** Your assignment **
Transcribe word for word the lines below from the line with "nd Fertilization Advice" through the line with "are upset with", ends included.

◇ ◇ ◇ ◇

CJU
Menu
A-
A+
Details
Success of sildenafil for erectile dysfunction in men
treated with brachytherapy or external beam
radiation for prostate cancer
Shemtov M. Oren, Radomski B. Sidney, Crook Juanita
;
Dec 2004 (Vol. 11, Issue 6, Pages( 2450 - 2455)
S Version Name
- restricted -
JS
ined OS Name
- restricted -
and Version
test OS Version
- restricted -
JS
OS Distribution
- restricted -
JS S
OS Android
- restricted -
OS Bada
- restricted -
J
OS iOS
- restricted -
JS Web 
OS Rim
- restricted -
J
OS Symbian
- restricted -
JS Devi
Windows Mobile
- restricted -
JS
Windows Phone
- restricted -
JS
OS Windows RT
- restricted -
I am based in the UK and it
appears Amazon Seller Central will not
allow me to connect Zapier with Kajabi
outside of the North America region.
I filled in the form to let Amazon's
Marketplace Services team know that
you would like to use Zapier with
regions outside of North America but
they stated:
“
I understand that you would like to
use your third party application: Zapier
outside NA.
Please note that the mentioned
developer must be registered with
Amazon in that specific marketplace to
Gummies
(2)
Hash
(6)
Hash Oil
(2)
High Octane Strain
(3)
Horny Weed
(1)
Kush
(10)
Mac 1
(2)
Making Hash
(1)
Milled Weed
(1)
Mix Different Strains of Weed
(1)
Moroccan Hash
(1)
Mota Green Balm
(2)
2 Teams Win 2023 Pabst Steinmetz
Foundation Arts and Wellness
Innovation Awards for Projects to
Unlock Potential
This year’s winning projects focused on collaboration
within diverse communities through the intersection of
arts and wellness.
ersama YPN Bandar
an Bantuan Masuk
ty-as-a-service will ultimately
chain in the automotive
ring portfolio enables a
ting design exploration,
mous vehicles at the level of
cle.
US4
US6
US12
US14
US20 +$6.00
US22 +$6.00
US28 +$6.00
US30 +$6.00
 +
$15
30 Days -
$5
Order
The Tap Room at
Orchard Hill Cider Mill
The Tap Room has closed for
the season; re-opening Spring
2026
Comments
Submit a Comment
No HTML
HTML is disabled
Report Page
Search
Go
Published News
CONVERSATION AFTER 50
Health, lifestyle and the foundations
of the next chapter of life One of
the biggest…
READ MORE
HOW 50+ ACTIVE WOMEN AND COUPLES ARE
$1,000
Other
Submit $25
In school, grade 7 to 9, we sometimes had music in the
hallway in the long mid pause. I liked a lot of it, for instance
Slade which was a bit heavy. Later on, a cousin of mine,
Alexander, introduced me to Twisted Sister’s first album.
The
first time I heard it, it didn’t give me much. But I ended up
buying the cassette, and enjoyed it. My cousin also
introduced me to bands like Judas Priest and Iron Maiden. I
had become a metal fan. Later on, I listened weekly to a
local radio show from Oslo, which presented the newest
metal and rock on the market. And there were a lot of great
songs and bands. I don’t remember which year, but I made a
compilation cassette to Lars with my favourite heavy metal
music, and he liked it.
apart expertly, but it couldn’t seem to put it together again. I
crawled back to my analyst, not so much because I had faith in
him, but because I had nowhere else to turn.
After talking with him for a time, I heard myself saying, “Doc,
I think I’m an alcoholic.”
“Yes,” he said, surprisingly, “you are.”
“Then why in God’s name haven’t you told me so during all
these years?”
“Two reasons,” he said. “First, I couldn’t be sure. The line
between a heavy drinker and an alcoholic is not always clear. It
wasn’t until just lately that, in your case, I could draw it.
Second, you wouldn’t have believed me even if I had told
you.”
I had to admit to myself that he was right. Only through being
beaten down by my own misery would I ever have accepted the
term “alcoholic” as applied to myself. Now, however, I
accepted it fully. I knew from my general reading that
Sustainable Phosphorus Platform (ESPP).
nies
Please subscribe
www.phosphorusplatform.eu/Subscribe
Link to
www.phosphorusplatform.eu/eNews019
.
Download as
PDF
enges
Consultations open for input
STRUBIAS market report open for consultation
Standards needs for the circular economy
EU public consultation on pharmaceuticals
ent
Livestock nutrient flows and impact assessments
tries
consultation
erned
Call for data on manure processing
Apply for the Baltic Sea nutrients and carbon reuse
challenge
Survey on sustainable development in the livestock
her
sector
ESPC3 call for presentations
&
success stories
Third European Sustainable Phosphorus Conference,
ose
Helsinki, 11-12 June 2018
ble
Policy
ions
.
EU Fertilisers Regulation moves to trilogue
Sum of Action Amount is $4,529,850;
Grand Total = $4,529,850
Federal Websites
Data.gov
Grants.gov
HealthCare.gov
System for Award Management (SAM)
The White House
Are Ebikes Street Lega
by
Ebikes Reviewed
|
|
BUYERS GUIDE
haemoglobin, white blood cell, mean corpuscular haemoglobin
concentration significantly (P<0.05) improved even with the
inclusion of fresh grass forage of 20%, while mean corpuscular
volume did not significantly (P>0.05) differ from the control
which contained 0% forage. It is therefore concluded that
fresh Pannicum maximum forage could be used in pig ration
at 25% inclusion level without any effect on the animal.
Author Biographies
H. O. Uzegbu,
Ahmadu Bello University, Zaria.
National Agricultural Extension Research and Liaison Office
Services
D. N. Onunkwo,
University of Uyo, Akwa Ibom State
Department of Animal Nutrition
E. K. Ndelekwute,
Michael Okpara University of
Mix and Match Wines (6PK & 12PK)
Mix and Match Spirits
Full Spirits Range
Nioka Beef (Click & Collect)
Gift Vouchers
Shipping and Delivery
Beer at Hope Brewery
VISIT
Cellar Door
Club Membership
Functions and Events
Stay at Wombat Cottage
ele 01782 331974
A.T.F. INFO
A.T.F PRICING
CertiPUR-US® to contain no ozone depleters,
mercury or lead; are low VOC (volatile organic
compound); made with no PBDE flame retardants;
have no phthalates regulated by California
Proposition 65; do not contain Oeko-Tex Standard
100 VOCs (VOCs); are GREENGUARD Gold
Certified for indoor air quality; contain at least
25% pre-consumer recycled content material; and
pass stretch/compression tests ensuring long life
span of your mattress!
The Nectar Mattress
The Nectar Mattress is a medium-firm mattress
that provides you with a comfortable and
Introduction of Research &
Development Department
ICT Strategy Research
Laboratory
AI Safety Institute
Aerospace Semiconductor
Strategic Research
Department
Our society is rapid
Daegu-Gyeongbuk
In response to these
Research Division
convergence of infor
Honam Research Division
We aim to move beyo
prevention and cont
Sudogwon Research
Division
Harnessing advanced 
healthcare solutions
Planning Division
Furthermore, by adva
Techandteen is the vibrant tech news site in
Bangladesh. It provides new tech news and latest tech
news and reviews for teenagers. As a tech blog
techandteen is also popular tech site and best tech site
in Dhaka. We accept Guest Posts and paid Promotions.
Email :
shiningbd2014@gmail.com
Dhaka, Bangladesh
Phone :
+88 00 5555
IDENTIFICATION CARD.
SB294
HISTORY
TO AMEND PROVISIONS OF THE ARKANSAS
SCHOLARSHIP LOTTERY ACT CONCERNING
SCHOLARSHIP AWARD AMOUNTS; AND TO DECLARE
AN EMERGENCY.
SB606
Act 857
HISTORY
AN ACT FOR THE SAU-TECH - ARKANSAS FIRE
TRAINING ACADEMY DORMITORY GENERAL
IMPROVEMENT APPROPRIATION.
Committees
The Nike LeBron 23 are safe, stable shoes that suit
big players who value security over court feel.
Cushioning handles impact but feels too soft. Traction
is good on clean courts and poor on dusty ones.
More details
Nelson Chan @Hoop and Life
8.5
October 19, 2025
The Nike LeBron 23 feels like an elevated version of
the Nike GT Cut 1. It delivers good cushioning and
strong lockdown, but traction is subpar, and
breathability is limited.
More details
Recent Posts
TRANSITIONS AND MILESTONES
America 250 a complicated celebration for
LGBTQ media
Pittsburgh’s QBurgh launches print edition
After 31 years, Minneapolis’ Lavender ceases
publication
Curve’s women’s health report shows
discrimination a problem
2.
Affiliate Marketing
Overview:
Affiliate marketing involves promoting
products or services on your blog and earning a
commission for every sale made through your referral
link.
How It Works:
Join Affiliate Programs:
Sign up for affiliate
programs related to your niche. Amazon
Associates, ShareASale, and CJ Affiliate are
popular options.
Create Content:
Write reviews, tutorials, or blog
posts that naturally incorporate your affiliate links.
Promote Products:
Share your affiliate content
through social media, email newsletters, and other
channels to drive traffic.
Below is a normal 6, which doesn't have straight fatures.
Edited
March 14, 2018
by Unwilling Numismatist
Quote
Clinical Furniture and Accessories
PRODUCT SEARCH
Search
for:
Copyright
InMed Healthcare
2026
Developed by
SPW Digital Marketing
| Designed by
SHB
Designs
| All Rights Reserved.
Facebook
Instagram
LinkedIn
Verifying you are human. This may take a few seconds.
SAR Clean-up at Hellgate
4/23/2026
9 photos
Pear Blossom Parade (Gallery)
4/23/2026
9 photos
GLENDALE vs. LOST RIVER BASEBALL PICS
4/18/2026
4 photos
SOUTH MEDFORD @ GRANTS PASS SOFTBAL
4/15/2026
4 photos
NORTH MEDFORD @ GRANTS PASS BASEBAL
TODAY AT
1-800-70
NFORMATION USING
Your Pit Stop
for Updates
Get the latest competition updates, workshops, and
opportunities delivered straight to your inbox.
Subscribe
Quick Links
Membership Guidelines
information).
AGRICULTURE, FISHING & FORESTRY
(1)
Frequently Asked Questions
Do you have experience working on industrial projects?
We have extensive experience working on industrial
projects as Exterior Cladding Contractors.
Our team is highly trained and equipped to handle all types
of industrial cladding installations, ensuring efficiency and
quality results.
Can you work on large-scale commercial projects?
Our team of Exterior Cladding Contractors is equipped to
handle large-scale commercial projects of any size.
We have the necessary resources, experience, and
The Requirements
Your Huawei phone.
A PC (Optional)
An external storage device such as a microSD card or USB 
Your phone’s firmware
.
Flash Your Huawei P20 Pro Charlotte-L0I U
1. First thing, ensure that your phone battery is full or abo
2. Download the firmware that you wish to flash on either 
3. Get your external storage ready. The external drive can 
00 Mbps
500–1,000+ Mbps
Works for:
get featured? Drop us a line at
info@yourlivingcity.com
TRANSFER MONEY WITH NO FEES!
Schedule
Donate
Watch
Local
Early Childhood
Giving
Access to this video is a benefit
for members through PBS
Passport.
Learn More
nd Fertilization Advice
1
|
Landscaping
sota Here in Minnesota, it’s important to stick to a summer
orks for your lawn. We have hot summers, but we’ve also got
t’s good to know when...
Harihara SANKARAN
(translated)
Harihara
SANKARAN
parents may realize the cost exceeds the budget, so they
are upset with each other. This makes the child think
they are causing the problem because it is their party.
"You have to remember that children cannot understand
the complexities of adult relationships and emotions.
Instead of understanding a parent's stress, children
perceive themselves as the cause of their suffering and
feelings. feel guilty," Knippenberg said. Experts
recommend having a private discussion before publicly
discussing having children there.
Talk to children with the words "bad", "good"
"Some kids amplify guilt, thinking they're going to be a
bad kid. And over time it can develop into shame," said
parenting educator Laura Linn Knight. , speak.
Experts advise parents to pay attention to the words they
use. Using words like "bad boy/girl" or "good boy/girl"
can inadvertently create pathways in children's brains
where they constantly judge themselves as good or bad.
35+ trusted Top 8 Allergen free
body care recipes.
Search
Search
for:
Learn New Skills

◇ ◇ ◇ ◇

** Answer box **
nd Fertilization Advice
1
|
Landscaping
sota Here in Minnesota, it’s important to stick to a summer
orks for your lawn. We have hot summers, but we’ve also got
t’s good to know when...
Harihara SANKARAN
(translated)
Harihara
SANKARAN
parents may realize the cost exceeds the budget, so they
are upset with each other. This makes the child think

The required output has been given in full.